Technical Specifications
• Hydraulic Power Unit: Fixed-displacement gear pump (22.5 cc/rev) driven by a 3-phase, 415 VAC induction motor; flow up to 30 L/min; maximum system pressure 100 bar.
• Instrumentation Accuracy: Turbine flow meters ±1% accuracy; pressure transducers ±0.5% FS; analog-to-digital sampling at 1 kHz for dynamic pressure profiling.
• Control Electronics: Rockwell/Siemens PLC with 16 ms program scan; industrial-grade VFD supporting torque-limit and closed-loop current control; 24 VDC safety I/O with cross-monitoring.
• Software Environment: Windows 10/11 compatible HMI, built on .NET 5 framework; SQL Server 2019 backend; OPC UA interface for SCADA integration.
• Physical Footprint & Utilities: 2 m × 1.5 m footprint; 2.5 m height; 500 kg total mass; power draw 5 kW peak; pneumatic supply option 6 bar at 50 LPM.

Operating Principle
At the heart of the rig lies a closed-loop hydraulic circuit. Upon receiving a shift command from the PLC, the VFD adjusts motor RPM to achieve the desired flow rate through the gear pump. Oil is directed through a proportional directional valve, which, under electrical control, positions the PST spool to forward, neutral, or reverse. As the spool moves, flow meters and pressure transducers capture time-stamped data, producing a modulation-curve profile that reflects spool displacement versus hydraulic pressure.
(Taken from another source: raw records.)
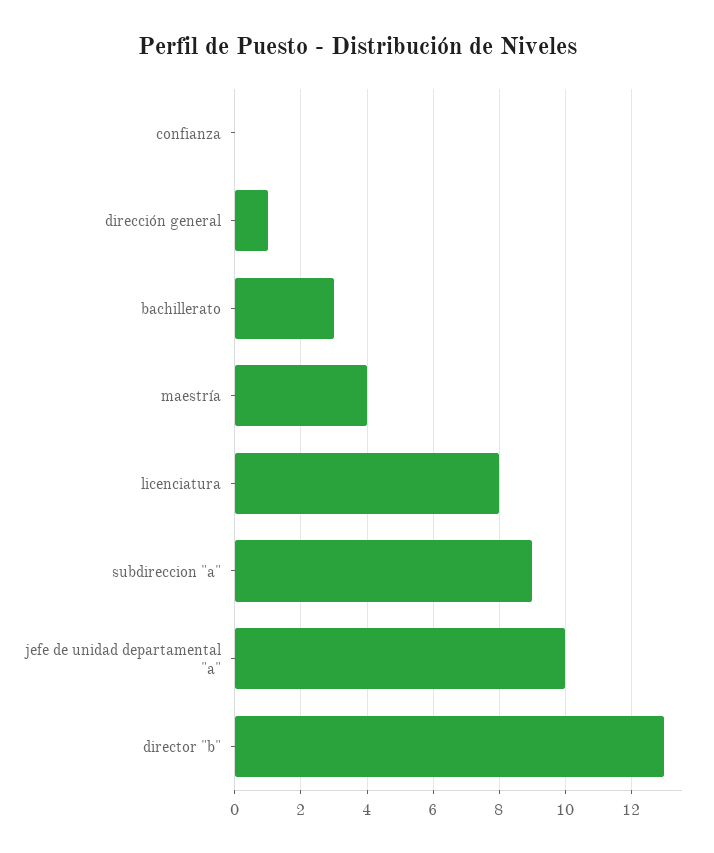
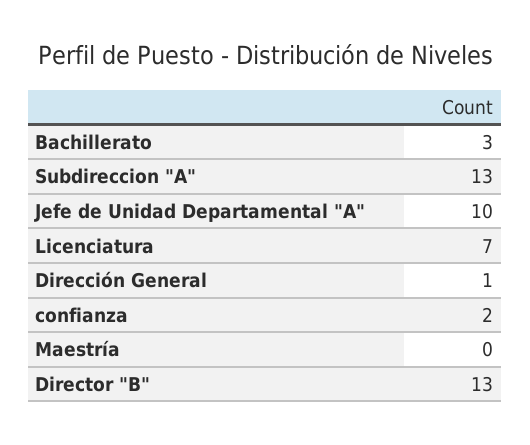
  {
-   "confianza": 0,
+   "confianza": 2,
    "dirección general": 1,
    "bachillerato": 3,
-   "maestría": 4,
+   "maestría": 0,
-   "licenciatura": 8,
+   "licenciatura": 7,
-   "subdireccion \"a\"": 9,
+   "subdireccion \"a\"": 13,
    "jefe de unidad departamental \"a\"": 10,
    "director \"b\"": 13
  }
The HMI software overlays these profiles on a reference “golden” curve, instantly flagging any deviations.
Advanced routines also vary oil temperature via an optional heat exchanger, evaluating performance under cold-start or elevated-temperature conditions.

Installation Requirements
• Electrical: Dedicated three-phase 415 VAC ±10%, 50 Hz supply; 20 A circuit breaker with earth-leakage protection.
• Pneumatic (Optional): 6 bar dry, filtered air at 50 LPM for pneumatic valve actuation and safety interlocks.
• Spatial Needs: 2 m (L) × 1.5 m (W) footprint; 2.5 m minimum ceiling clearance; 1 m clearance around the rig for service access.
• Environmental Conditions: Ambient 10–40 °C; humidity 20–80% non-condensing; dust-free indoor area preferred.
• Structural: Level, vibration-damped concrete floor rated for 600 kg; anchor bolt pattern included for securing the base frame.
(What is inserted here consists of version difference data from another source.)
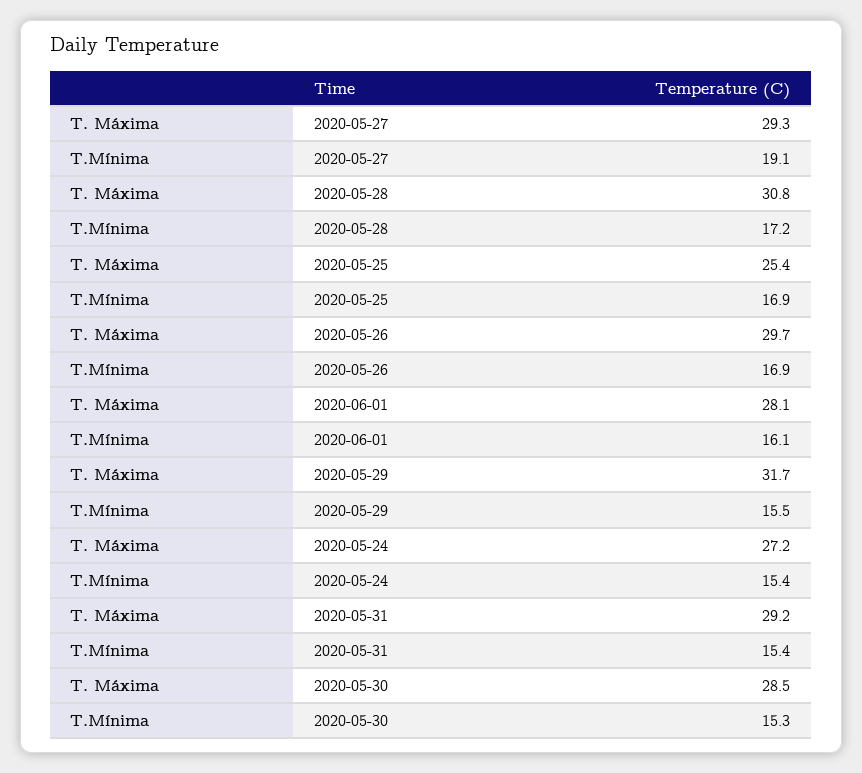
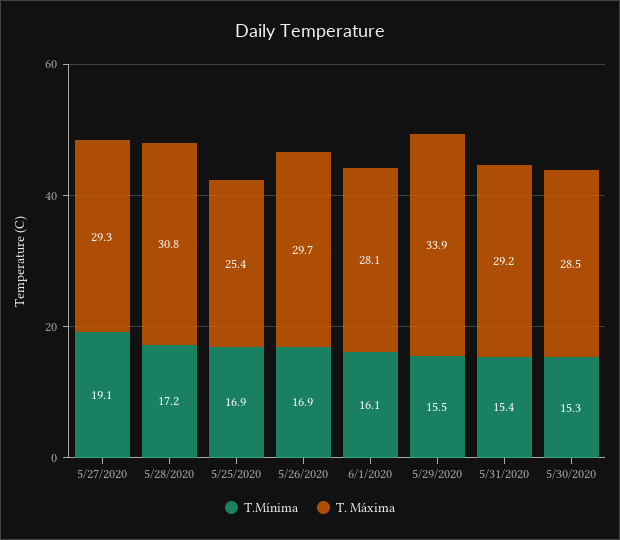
  {
    "T. Máxima": {
      "2020-05-27": 29.3,
      "2020-05-28": 30.8,
      "2020-05-25": 25.4,
      "2020-05-26": 29.7,
      "2020-06-01": 28.1,
-     "2020-05-29": 31.7,
+     "2020-05-29": 33.9,
-     "2020-05-24": 27.2,
      "2020-05-31": 29.2,
      "2020-05-30": 28.5
    },
    "T.Mínima": {
      "2020-05-27": 19.1,
      "2020-05-28": 17.2,
      "2020-05-25": 16.9,
      "2020-05-26": 16.9,
      "2020-06-01": 16.1,
      "2020-05-29": 15.5,
-     "2020-05-24": 15.4,
      "2020-05-31": 15.4,
      "2020-05-30": 15.3
    }
  }

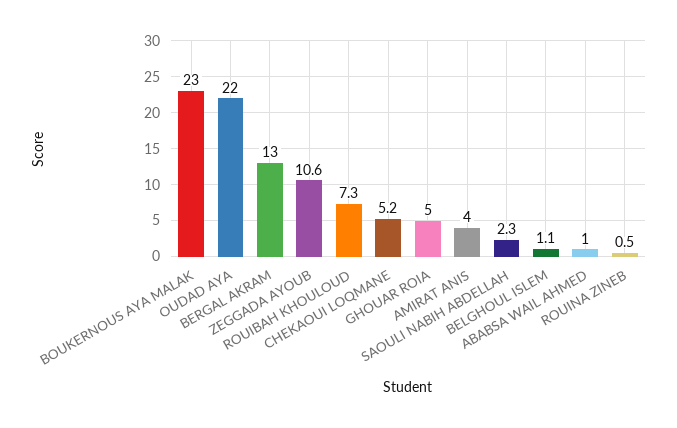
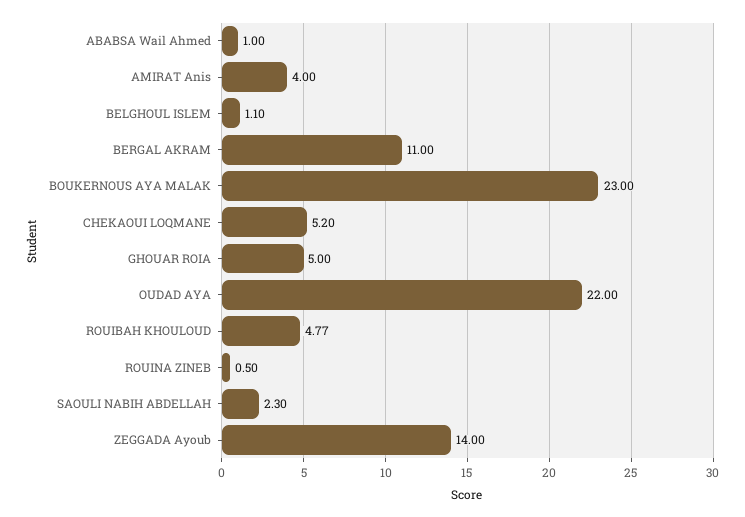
  {
    "BOUKERNOUS AYA MALAK": 23,
    "OUDAD AYA": 22,
-   "BERGAL AKRAM": 13,
+   "BERGAL AKRAM": 11,
-   "ZEGGADA AYOUB": 10.6,
+   "ZEGGADA AYOUB": 14,
-   "ROUIBAH KHOULOUD": 7.3,
+   "ROUIBAH KHOULOUD": 4.77,
    "CHEKAOUI LOQMANE": 5.2,
    "GHOUAR ROIA": 5,
    "AMIRAT ANIS": 4,
    "SAOULI NABIH ABDELLAH": 2.3,
    "BELGHOUL ISLEM": 1.1,
    "ABABSA WAIL AHMED": 1,
    "ROUINA ZINEB": 0.5
  }

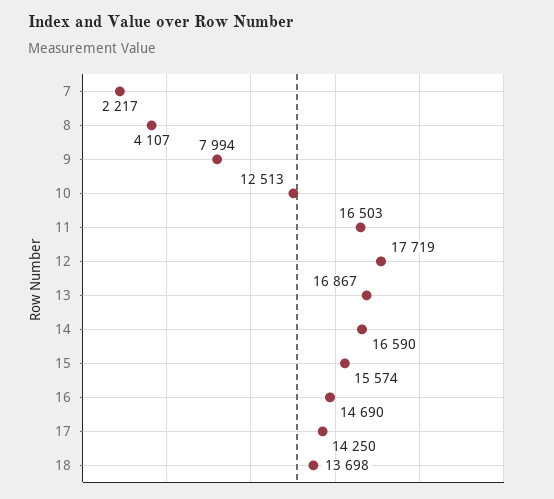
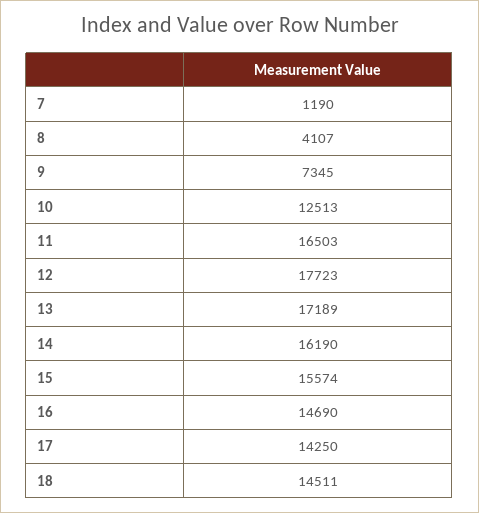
  {
-   "7": 2217,
+   "7": 1190,
    "8": 4107,
-   "9": 7994,
+   "9": 7345,
    "10": 12513,
    "11": 16503,
-   "12": 17719,
+   "12": 17723,
-   "13": 16867,
+   "13": 17189,
-   "14": 16590,
+   "14": 16190,
    "15": 15574,
    "16": 14690,
    "17": 14250,
-   "18": 13698
+   "18": 14511
  }

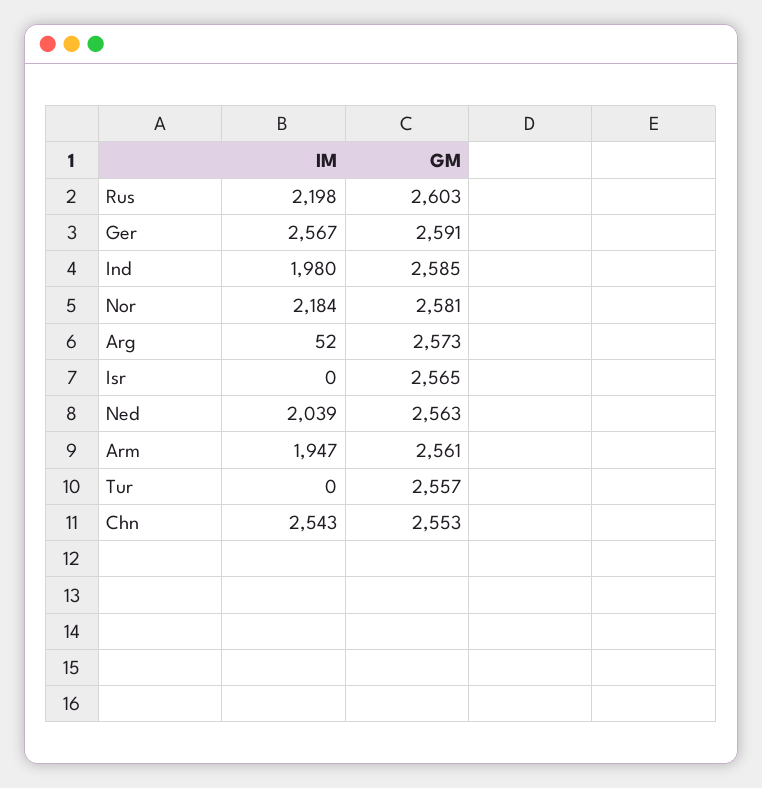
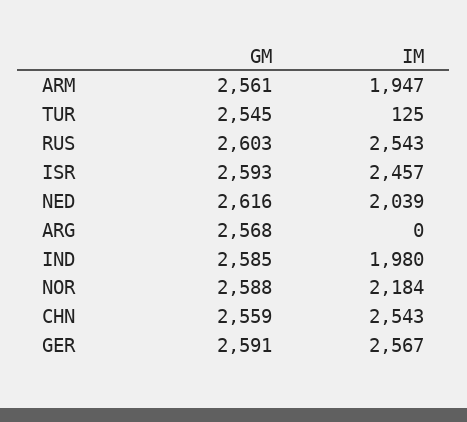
  {
    "IM": {
-     "Rus": 2198,
+     "Rus": 2543,
      "Ger": 2567,
      "Ind": 1980,
      "Nor": 2184,
-     "Arg": 52,
+     "Arg": 0,
-     "Isr": 0,
+     "Isr": 2457,
      "Ned": 2039,
      "Arm": 1947,
-     "Tur": 0,
+     "Tur": 125,
      "Chn": 2543
    },
    "GM": {
      "Rus": 2603,
      "Ger": 2591,
      "Ind": 2585,
-     "Nor": 2581,
+     "Nor": 2588,
-     "Arg": 2573,
+     "Arg": 2568,
-     "Isr": 2565,
+     "Isr": 2593,
-     "Ned": 2563,
+     "Ned": 2616,
      "Arm": 2561,
-     "Tur": 2557,
+     "Tur": 2545,
-     "Chn": 2553
+     "Chn": 2559
    }
  }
Maintenance and Calibration
Preventive Maintenance Schedule:
– Daily: Visual inspection of hoses, fittings, and filter indicators; check oil level and temperature readings.
– Monthly: Lubricate pump bearings; verify emergency-stop functionality; review alarm logs.
– Annual: Complete oil replacement; replace filters; full system leak test.

Calibration Protocol:
– Flow Meters & Transducers: Calibrate annually using a gravimetric flow bench and dead-weight pressure tester traceable to national standards.
– VFD & PLC: Perform software integrity check and firmware updates quarterly; validate closed-loop control accuracy via step-response tests.
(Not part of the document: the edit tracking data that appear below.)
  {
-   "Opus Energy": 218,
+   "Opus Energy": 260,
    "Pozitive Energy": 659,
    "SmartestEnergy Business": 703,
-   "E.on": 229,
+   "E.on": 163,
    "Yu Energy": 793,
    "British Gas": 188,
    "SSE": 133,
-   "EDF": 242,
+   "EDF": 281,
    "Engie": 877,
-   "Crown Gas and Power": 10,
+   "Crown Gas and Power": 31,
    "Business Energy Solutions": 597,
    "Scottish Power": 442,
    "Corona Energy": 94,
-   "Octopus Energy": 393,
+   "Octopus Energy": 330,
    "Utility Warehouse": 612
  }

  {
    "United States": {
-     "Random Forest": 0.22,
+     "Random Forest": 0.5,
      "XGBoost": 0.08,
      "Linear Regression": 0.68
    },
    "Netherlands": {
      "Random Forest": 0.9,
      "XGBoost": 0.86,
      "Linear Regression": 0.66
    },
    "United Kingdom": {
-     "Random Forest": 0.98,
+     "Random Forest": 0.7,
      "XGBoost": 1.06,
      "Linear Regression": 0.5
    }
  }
Spare & Wear Parts: On-site kits include filter elements, seal cartridges, spool-valve O-rings, and relief-valve springs—all designed for quick field swaps without special tools.

Software & Data Management
The rig’s HMI software—built on a modern .NET 5 architecture—provides an intuitive dashboard displaying real-time pressure vs. flow graphs, temperature readings, and shift-cycle counters. Test recipes are stored as XML files, allowing easy import/export and version control. All run data is archived in an SQL Server 2019 database, searchable by date, batch number, or operator. The software includes an OPC UA server for seamless integration with factory SCADA and MES platforms. Report generation supports multiple formats—PDF for certificates, CSV for raw data, and XML for ERP ingestion—while user-role management ensures secure access to sensitive test results.

Conclusion
By combining high-precision hydraulic control, comprehensive data acquisition, and flexible software integration, the ARJUN NOVO PST Test Rig offers an end-to-end solution for both production and development environments. Its robust safety architecture and detailed calibration protocols guarantee reliable, repeatable testing over years of operation. Whether deployed on a high-volume assembly line, in a specialized R&D lab, or within service workshops, this rig minimizes warranty risks, accelerates product validation, and elevates overall quality assurance for Power Shuttle Transmission units.